Instructions to follow: Line by line, copy the entries exactly, excluding the pictures.

Records contained in a dataset
****
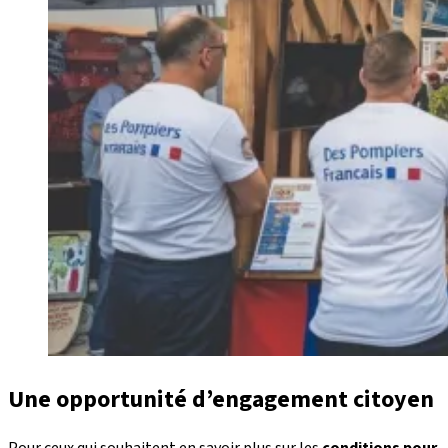
Une opportunité d’engagement citoyen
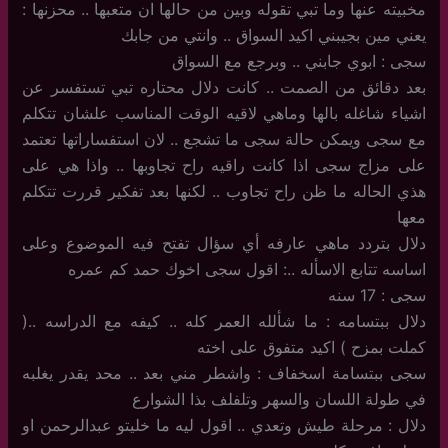
مخبيته عنها وما تبي تقوله وبين من حالها ان متعبها .. محزنها :
يعني مين بجيبني اكيد السواق .. وانتي من جابك
سجى : ابوي جابني .. وبرجع مع السواق
بعد دقائق من الصمت .. كانت دلال محتاره تبي تستفسر عن
اشياء شاغله بالها وماهي لاقيه الوقت المناسب علشان تتكلم
مع سجى ويمكن حالة سجى ما تشجع .. لان استفساراتها تعتمد
على مزاج سجى اذا كانت راقيه راح تجاوبها .. واذا هي على
هذي الحاله ما ظن راح تجاوب .. لكنها بعد تفكير قررت تتكلم
معها
دلال بتردد ماهي عارفه أي سؤال تفتح فيه الموضوع وعلى
اساسه تتابع الاسأله ..: اقول سجى اخوك حمد كم عمره
سجى : 17 سنه
دلال ببتسامه : ما شألله العمر كله .. كيفه مع الدراسه ..(
كملت بمزح ) اكيد متفوق على اخته
سجى ببتسامة اسخفاف : واشطر مني بعد .. محد يقدر يغلبه
في طولة اللسان والسهر وتلفلف بذا الشوارع
دلال : مرحلة طيش وتعدي .. اقول ليه ما خليتو عبدالرحمن او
****
Response box:
Une opportunité d’engagement citoyen
مخبيته عنها وما تبي تقوله وبين من حالها ان متعبها .. محزنها :
يعني مين بجيبني اكيد السواق .. وانتي من جابك
سجى : ابوي جابني .. وبرجع مع السواق
بعد دقائق من الصمت .. كانت دلال محتاره تبي تستفسر عن
اشياء شاغله بالها وماهي لاقيه الوقت المناسب علشان تتكلم
مع سجى ويمكن حالة سجى ما تشجع .. لان استفساراتها تعتمد
على مزاج سجى اذا كانت راقيه راح تجاوبها .. واذا هي على
هذي الحاله ما ظن راح تجاوب .. لكنها بعد تفكير قررت تتكلم
معها
دلال بتردد ماهي عارفه أي سؤال تفتح فيه الموضوع وعلى
اساسه تتابع الاسأله ..: اقول سجى اخوك حمد كم عمره
سجى : 17 سنه
دلال ببتسامه : ما شألله العمر كله .. كيفه مع الدراسه ..(
كملت بمزح ) اكيد متفوق على اخته
سجى ببتسامة اسخفاف : واشطر مني بعد .. محد يقدر يغلبه
في طولة اللسان والسهر وتلفلف بذا الشوارع
دلال : مرحلة طيش وتعدي .. اقول ليه ما خليتو عبدالرحمن او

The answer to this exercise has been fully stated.